“I Can Make It Better,” one of two singles from The Whispers‘ album Imagination, produced by SOLAR Records’ main in-house producer Leon F. Sylvers III, had R&B charts, Black Elks Lodge jukeboxes, and Soul Train lines jumping high in early 1981. Not the most popular song on the album—“It’s A Love Thing” dominated roller rinks from Brooklyn to Detroit and back—“I Can Make It Better” always felt defiantly bold. Courageously funky.
Yes. I get it. “And the Beat Goes On” from 1978 remains an earworm for survival, the archetypical “let’s keep it movin’” statement for an earlier generation, while “It’s A Love Thing” kept on uniting families, found or genetic, under one roof, in the park, at the Steppers formal or used in Black Fraternity stepshows. These two multi-cultural declarations would keep The Whispers on tour for 40-plus years. Along with the 15 top 10 R&B singles, eight top ten R&B Albums, seven gold, two platinum, and one double platinum albums, as well as the 40 charting hit singles since 1970. Fans, not the fickle pop charts, not American Bandstand, kept Whispers loyalty, coming back to their performances each summer, identical to the way Maze featuring Frankie Beverly stayed true to their legions of devotees.
Upon hearing of the passing of Walter Scott Jr. on June 26, at 81, after a six-month battle with cancer, it was the big, bold, sweeping charts of “ I Can Make It Better,” its marching on in the face of adversity groove, that got me. Walter led the Whispers as vocalist with his twin Scotty, along with members Nicholas Caldwell, Marcus Hutson, and Gordy Harmon in the early 1960s. In one light, the song is a conversation between paramours. But upon closer inspection, I imagine that at the time it served as a way of boosting the energy to many who were the first-line recipients of Reaganomics circa 81. Yes. This disco-post-disco—let’s just call it for what it is, jam for the ages—musically challenged anybody to say a negative word about the grand-scale beauty and eternal optimism of dance music.

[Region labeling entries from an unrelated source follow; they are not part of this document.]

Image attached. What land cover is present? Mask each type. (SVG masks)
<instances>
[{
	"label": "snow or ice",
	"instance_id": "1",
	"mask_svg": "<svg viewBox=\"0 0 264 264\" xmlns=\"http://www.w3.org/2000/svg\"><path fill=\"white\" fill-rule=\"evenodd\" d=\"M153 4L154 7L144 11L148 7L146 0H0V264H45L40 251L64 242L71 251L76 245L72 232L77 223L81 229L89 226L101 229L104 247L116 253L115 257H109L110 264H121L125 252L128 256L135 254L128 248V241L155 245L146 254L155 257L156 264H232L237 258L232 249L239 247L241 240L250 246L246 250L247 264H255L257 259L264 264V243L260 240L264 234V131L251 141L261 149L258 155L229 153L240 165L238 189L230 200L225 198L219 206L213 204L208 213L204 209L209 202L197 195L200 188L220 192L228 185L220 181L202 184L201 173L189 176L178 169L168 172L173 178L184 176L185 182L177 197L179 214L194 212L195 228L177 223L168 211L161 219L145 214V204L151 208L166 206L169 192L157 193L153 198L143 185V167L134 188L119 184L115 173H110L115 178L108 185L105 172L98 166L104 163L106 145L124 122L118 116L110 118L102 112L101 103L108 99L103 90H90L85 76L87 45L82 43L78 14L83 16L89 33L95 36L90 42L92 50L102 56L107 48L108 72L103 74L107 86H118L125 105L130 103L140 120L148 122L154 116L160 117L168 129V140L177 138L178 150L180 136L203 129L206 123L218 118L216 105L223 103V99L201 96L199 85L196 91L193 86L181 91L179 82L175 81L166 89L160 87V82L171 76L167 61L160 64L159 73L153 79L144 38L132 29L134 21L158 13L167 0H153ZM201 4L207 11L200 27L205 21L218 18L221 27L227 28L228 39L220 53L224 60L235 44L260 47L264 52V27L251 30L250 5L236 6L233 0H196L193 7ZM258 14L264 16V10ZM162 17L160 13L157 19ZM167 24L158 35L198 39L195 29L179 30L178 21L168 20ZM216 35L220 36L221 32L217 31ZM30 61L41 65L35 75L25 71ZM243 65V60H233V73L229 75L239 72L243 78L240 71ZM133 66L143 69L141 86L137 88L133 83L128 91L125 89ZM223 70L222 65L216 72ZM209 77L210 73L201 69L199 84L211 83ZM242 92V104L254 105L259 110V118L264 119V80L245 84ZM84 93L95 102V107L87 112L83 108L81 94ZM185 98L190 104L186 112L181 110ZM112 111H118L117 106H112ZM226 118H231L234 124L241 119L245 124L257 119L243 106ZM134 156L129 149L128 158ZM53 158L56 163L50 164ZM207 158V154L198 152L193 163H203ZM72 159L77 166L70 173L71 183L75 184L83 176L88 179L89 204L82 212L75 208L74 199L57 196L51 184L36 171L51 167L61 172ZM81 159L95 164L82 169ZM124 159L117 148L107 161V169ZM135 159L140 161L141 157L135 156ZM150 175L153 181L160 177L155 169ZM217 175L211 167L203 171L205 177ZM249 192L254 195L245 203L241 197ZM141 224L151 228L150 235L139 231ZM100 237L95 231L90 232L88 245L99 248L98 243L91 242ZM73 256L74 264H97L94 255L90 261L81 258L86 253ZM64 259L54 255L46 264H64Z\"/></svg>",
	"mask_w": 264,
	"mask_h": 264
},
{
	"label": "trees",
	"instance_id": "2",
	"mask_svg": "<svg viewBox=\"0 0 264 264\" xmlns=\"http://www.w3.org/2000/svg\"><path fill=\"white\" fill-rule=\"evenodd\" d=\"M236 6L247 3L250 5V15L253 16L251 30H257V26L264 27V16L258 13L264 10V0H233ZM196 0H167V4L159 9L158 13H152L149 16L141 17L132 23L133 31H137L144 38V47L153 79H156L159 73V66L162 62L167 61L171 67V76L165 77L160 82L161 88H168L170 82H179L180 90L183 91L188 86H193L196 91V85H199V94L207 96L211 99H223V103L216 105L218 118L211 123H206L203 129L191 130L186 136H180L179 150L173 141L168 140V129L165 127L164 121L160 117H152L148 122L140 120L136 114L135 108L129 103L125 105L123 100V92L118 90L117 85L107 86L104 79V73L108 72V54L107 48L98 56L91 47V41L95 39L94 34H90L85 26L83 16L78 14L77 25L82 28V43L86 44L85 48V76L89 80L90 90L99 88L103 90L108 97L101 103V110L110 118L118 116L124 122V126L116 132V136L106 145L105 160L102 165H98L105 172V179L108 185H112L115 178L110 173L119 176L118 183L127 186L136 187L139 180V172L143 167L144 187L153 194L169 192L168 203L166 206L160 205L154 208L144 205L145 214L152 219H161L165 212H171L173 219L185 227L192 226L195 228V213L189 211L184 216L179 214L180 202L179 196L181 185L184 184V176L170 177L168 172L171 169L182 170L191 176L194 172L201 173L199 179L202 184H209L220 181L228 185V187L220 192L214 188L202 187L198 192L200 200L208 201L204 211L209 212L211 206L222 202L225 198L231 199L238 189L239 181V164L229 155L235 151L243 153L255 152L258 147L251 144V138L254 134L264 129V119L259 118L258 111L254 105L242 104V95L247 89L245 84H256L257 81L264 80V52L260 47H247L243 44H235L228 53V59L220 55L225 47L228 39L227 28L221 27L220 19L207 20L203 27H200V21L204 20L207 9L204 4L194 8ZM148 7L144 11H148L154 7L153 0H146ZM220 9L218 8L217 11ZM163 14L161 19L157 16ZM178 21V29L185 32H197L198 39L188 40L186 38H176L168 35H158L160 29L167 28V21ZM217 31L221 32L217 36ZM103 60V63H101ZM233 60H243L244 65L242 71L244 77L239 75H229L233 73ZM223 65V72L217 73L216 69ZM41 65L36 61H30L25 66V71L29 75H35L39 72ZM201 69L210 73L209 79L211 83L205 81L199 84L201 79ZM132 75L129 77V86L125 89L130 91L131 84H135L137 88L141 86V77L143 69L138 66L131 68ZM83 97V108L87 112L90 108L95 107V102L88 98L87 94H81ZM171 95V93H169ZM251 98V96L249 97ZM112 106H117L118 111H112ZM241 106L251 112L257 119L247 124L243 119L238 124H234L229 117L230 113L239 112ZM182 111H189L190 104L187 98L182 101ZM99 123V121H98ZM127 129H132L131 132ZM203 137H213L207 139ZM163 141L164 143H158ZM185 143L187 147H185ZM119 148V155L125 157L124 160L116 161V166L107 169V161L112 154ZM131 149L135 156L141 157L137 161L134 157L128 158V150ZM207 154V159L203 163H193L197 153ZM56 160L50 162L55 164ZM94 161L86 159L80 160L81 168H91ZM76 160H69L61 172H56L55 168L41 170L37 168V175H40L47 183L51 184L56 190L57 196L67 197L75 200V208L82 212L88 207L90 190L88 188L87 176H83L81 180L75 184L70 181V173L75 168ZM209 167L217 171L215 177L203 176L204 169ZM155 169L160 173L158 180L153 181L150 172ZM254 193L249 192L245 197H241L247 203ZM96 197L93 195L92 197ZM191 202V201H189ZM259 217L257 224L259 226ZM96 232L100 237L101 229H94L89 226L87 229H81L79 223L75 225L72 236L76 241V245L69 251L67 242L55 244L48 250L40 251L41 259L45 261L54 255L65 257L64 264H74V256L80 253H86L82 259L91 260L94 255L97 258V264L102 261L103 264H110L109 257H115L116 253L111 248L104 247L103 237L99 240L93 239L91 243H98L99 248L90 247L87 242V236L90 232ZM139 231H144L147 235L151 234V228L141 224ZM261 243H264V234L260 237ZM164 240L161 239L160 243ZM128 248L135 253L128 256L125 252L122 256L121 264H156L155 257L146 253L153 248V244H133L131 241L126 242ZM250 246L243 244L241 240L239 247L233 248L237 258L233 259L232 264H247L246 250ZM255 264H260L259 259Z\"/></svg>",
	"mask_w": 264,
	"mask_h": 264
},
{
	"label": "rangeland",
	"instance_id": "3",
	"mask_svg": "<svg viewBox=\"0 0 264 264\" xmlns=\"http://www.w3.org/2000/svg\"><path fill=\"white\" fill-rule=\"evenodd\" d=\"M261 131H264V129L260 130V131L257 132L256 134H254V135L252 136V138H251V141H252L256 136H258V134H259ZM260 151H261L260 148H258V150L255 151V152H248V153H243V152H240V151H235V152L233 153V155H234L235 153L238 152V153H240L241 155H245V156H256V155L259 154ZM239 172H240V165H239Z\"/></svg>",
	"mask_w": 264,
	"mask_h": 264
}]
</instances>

Listen, my uncle had a Whispers collection, starting with “Headlights” (I’ll let you Google that cover art), so Imagination had a worn quality to the album cover. The edges show how loved this record was. It got played when the kids were around… and not. Day and night, summer and winter, for family and social entertainment. See, nobody back then called this music boogie. “You got that new Whispers” was all the definition you needed. Within those two words came a War & Peace chapter’s worth of description, amongst those in the know. They personified that different era of a group who only needed one mic on stage, they would handle the singing, the choreography, the harmonies-No sweat.
Their music welcomed everybody. It informed uncles what new fits they needed in the rotation, just by gazing at their album covers, and in the same light reminded your aunties that there were men, Black men, who respected all the virtues of true love. It may sound a bit corny, but sometimes corny can renew your faith in humanity. The Whispers provided joy immediately, no matter if things were good or bad. They kept that candle of positivity on, and shoot, it smelled good. From Larry Levan’s dance floor to Frankie Crocker’s make-it-or-break-it playlist at WBLS New York, Black radio, and, in general, elevated sound production aficionados clamored for what the Whispers later came to represent: The smooth, slick genesis that soul music morphed into after disco’s popularity came under attack. Due to fear.
That wasn’t the only change happening in the country, either. Soul music was being run, not by New York, Chicago, Memphis, or Philly, but by Los Angeles. The powerful SOLAR imprint, an acronym for Sound of Los Angeles Records, was launched and executed over by Dick Griffey, who played a crucial role in the early development of Soul Train, starting as a talent coordinator and later becoming a partner in Soul Train Records alongside Don Cornelius. In 1978, Griffey acquired the rights to Soul Train Records and its artists, incorporating them into SOLAR. It initiated the rise of this glossy LA boogie sound, featuring Dynasty, Shalamar, Midnight Star, Lakeside, and of course, The Whispers.
Starting as a doo-wop group, formed in Watts in 1963, The Whispers were summoned to Oakland in 1966 by then-Bay Area popular DJ Sly Stone. The group’s roots as a barbershop vocal harmony act and their gradual transformation into something funkier immediately gelled here. Questlove described the Whispers sound best: “non-aggressive disco, smooth enough that your grandparents could get down to. They took the doo-wop cornerstore/bathroom harmony of the ’50s and ’60s, took the soul of the ’70s, and the smooth elegance of the ’80s and served it well—no chaser. Although they were denied true pop accolades, they still made an impact.”
“I Can Make It Better” features producer Slyvers’ engaging electric bass line at the start, tinkling bells throughout, and a slow string melody that comes in just after the second verse, tweaking dance music a bit, bringing it into modernity, merging disco-funk with an unmistakable old school charm. The underlying message is clear: “Folks, we’re going to be alright.”